Would you return each record that follows word for word, without its pictures?
---------- Records for this exercise ----------
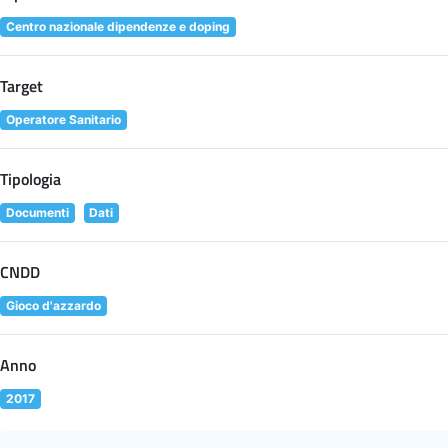
Centro nazionale dipendenze e doping
Target
Operatore Sanitario
Tipologia
Documenti
Dati
CNDD
Gioco d'azzardo
Anno
2017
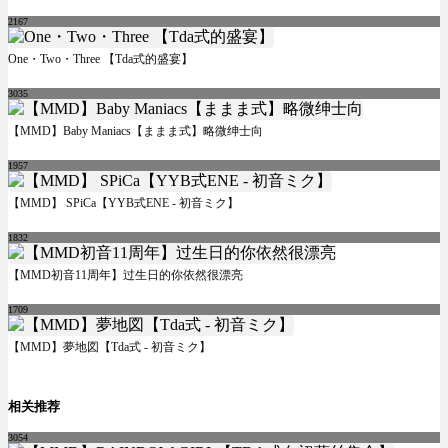
2167
One・Two・Three 【Tda式的盛宴】
3035
【MMD】Baby Maniacs【ままま式】略微绅士向
1957
【MMD】 SPiCa【YYB式ENE - 初音ミク】
1832
【MMD初音11周年】过生日的你依然很漂亮
1709
【MMD】夢地図【Tda式 - 初音ミク】
相关推荐
3054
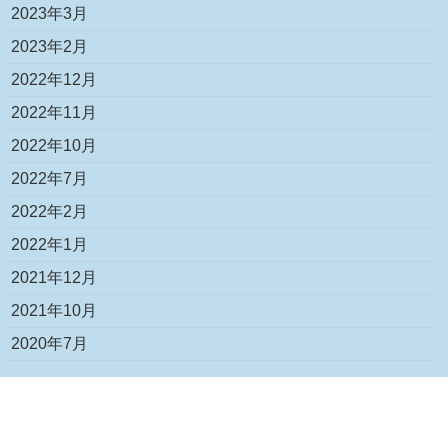
2023年3月
2023年2月
2022年12月
2022年11月
2022年10月
2022年7月
2022年2月
2022年1月
2021年12月
2021年10月
2020年7月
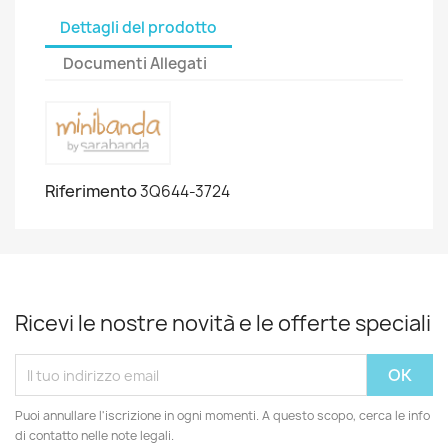
Dettagli del prodotto
Documenti Allegati
Riferimento
3Q644-3724
Ricevi le nostre novità e le offerte speciali
Puoi annullare l'iscrizione in ogni momenti. A questo scopo, cerca le info
di contatto nelle note legali.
----------
■ **Answer to this problem**
Centro nazionale dipendenze e doping
Target
Operatore Sanitario
Tipologia
Documenti
Dati
CNDD
Gioco d'azzardo
Anno
2017
2167
One・Two・Three 【Tda式的盛宴】
3035
【MMD】Baby Maniacs【ままま式】略微绅士向
1957
【MMD】 SPiCa【YYB式ENE - 初音ミク】
1832
【MMD初音11周年】过生日的你依然很漂亮
1709
【MMD】夢地図【Tda式 - 初音ミク】
相关推荐
3054
2023年3月
2023年2月
2022年12月
2022年11月
2022年10月
2022年7月
2022年2月
2022年1月
2021年12月
2021年10月
2020年7月
Dettagli del prodotto
Documenti Allegati
Riferimento
3Q644-3724
Ricevi le nostre novità e le offerte speciali
Puoi annullare l'iscrizione in ogni momenti. A questo scopo, cerca le info
di contatto nelle note legali.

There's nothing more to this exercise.